Friday, August 10, 2012

Tokenize a string in batch

Earlier today I needed to pass a string to a function, and then split it into multiple tokens.
In my case I was looping through a large set of data in the function, and I wanted to compare it with multiple strings I was searching for.

Here's how I did it, with comments to explain =)
@echo off

call :TEST "String 1;String 2;String 3"
goto :EOF

:TEST
set str=%1                         REM Set the variable 'str' to the argument passed.
set str=%str:;=";"%                REM This is where the magic happens. Replaces all ';' characters in the string with '";"'
                                   REM This makes turns "String 1;String 2" into "String 1";"String 2"
for %%A in (%str%) do echo %%~A    REM And then we can loop through them and print them out one at a time.
goto :EOF

Thursday, August 9, 2012

Embed a VBScript inside a batch script

Recently I needed to resolve a shortcut, and well there is no way to do this in batch, you can in VBScript.

But I wanted to distribute a single batch file. Not a batch file and a VBScript file.
I also wanted to keep my script in batch - why? Because I like batch!

So here is what I came up with.
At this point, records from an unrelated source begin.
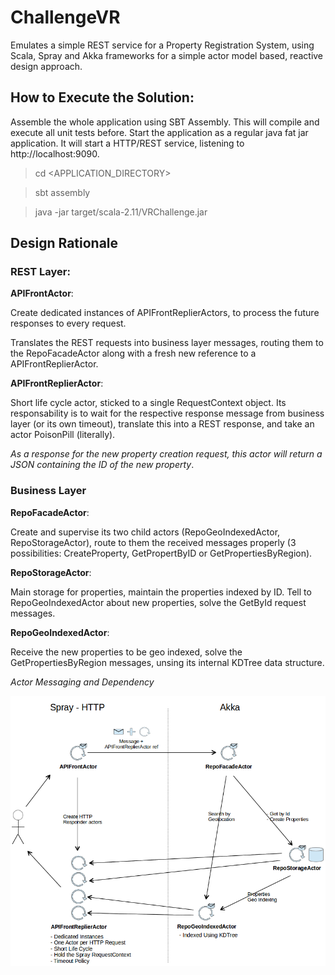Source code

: ChallengeVR
===================

Emulates a simple REST service for a Property Registration System, using Scala, Spray and Akka frameworks for a simple actor model based, reactive design approach.

## How to Execute the Solution:

Assemble the whole application using SBT Assembly. This will compile and execute all unit tests before.
Start the application as a regular java fat jar application. It will start a HTTP/REST service, listening to http://localhost:9090.


> cd \<APPLICATION_DIRECTORY\>

> sbt assembly

> java -jar target/scala-2.11/VRChallenge.jar



## Design Rationale

### REST Layer:

**APIFrontActor**:

Create dedicated instances of APIFrontReplierActors, to process the future responses to every request. 

Translates the REST requests into business layer messages, routing them to the RepoFacadeActor along with a fresh new reference to a APIFrontReplierActor.

**APIFrontReplierActor**: 

Short life cycle actor, sticked to a single RequestContext object. Its responsability is to wait for the respective response message from business layer (or its own timeout), translate this into a REST response, and take an actor PoisonPill (literally). 

*As a response for the new property creation request, this actor will return a JSON containing the ID of the new property*.

### Business Layer

**RepoFacadeActor**: 

Create and supervise its two child actors (RepoGeoIndexedActor, RepoStorageActor), route to them the received messages properly (3 possibilities: CreateProperty, GetPropertByID or GetPropertiesByRegion).

**RepoStorageActor**: 

Main storage for properties, maintain the properties indexed by ID. Tell to RepoGeoIndexedActor about new properties, solve the GetById request messages.

**RepoGeoIndexedActor**: 

Receive the new properties to be geo indexed, solve the GetPropertiesByRegion messages, unsing its internal KDTree data structure.

*Actor Messaging and Dependency*

![](https://raw.githubusercontent.com/darciopacifico/ChallengeVR/master/diagram.png)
It's pretty elegant compared to some of the other methods to do this I've seen.

 @echo off  
   
 echo Testing...  
 call :EXTRACTVBS START_RESOLVE_VBS Resolve.vbs  
 goto :EOF  
   
 :EXTRACT  
 set START=  
   
 for /f "tokens=*" %%A in ('type %~f0') do (  
     if defined START (  
         if "%%A" == "ENDVBS" goto :EOF  
         echo %%A>>%~2  
     ) else (  
         if "%%A" == "%~1" set START=1  
     )  
 )  
 goto :EOF  
   
 START_RESOLVE_VBS  
   
 Set objFSO = CreateObject("Scripting.FileSystemObject")  
 Set wshShell = WScript.CreateObject("WScript.Shell")  
 Set objShortcut = wshShell.CreateShortcut(Wscript.Arguments(0))  
 WScript.Echo objFSO.GetFileName(Wscript.Arguments(0)) + " : " + objShortcut.TargetPath  
   
 ENDVBS  
   

Everything after START_RESOLVE_VBS is not even seen by the batch script interpreter. So you can put anything there.
The :EXTRACT function takes 2 arguments, the first is the label that starts the VBScript, the second is an output path.

With this I can include multiple VBS files, or any text file for that matter, and call :EXTRACT to extract it.

Obtaining your IP address

There are many different methods to get your IP address in batch, but this is my new favorite.

 for /f "" %%A in ('hostname') do set HOSTNAME=%%A  
 for /f "tokens=2 delims=[]" %%A in ('ping %HOSTNAME% -4 -n 1 ^| find "Pinging"') do (  
     set IPADDR=%%A  
 )  

You can also change whether you want an IPv4 address or IPv6 address by changing the -4 argument to -6.

First post

First post...hurray!

I've recently taken an interest in writing batch scripts.
So, this blog is going to be a place for me to dump all the batch tricks I come up with that I can't find Googling around.